Within the entries below, find the portion that opens with the line containing "Your email address will not be published." and closes with the line containing "Landscaping". Retype that portion exactly and only.
= = =
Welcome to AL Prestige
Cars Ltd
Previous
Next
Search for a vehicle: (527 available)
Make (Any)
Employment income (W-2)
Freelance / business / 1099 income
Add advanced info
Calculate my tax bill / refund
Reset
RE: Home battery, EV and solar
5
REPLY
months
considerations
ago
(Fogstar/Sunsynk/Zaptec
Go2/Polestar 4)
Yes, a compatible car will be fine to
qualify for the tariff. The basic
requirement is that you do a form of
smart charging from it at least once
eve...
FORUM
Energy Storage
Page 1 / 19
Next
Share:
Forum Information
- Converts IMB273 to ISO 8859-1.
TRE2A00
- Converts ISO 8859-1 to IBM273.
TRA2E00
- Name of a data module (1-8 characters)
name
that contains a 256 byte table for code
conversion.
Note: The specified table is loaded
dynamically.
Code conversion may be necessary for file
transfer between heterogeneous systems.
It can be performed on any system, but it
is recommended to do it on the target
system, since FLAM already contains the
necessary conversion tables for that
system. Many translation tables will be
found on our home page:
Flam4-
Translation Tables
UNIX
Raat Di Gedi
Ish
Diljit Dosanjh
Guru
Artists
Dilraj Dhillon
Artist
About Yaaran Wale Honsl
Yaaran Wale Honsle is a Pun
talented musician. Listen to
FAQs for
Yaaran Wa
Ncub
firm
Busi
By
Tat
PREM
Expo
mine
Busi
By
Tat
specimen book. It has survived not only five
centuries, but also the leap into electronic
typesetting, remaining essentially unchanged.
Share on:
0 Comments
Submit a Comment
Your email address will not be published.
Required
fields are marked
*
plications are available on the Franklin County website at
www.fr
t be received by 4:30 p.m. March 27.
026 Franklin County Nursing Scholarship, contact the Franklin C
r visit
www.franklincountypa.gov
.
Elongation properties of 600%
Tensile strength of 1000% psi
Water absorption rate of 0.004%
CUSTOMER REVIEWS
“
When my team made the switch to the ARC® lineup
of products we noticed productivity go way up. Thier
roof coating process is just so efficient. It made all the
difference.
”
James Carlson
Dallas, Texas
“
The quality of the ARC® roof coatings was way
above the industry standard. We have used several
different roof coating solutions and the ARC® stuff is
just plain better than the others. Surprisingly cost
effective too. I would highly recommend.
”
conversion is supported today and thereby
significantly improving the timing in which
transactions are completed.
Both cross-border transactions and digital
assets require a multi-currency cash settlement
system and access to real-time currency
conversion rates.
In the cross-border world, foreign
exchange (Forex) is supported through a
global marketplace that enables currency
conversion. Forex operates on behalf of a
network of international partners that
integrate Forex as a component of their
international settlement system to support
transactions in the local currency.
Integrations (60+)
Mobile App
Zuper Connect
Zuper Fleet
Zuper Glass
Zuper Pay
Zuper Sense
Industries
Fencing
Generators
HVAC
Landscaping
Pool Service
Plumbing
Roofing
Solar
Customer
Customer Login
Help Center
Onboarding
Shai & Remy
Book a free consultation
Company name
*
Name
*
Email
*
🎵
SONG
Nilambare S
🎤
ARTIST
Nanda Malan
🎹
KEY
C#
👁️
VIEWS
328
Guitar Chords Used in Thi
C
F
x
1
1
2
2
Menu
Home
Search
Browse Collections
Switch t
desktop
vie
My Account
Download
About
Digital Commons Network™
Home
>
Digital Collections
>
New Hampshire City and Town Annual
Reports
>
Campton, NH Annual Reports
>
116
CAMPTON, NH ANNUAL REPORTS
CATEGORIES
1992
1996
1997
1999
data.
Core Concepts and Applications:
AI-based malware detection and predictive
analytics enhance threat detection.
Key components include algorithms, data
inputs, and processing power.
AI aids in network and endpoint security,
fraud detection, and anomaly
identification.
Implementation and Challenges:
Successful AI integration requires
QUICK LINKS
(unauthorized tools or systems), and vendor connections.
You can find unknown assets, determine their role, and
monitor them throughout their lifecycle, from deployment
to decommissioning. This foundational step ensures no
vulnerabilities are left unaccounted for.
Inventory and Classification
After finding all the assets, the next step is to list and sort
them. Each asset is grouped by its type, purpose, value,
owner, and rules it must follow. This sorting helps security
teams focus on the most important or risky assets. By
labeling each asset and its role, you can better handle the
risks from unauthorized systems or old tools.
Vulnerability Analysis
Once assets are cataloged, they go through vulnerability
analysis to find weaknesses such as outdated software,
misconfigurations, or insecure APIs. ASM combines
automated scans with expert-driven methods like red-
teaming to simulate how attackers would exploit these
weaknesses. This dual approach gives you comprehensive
= = =
Answer to this problem ▸
Your email address will not be published.
Required
fields are marked
*
plications are available on the Franklin County website at
www.fr
t be received by 4:30 p.m. March 27.
026 Franklin County Nursing Scholarship, contact the Franklin C
r visit
www.franklincountypa.gov
.
Elongation properties of 600%
Tensile strength of 1000% psi
Water absorption rate of 0.004%
CUSTOMER REVIEWS
“
When my team made the switch to the ARC® lineup
of products we noticed productivity go way up. Thier
roof coating process is just so efficient. It made all the
difference.
”
James Carlson
Dallas, Texas
“
The quality of the ARC® roof coatings was way
above the industry standard. We have used several
different roof coating solutions and the ARC® stuff is
just plain better than the others. Surprisingly cost
effective too. I would highly recommend.
”
conversion is supported today and thereby
significantly improving the timing in which
transactions are completed.
Both cross-border transactions and digital
assets require a multi-currency cash settlement
system and access to real-time currency
conversion rates.
In the cross-border world, foreign
exchange (Forex) is supported through a
global marketplace that enables currency
conversion. Forex operates on behalf of a
network of international partners that
integrate Forex as a component of their
international settlement system to support
transactions in the local currency.
Integrations (60+)
Mobile App
Zuper Connect
Zuper Fleet
Zuper Glass
Zuper Pay
Zuper Sense
Industries
Fencing
Generators
HVAC
Landscaping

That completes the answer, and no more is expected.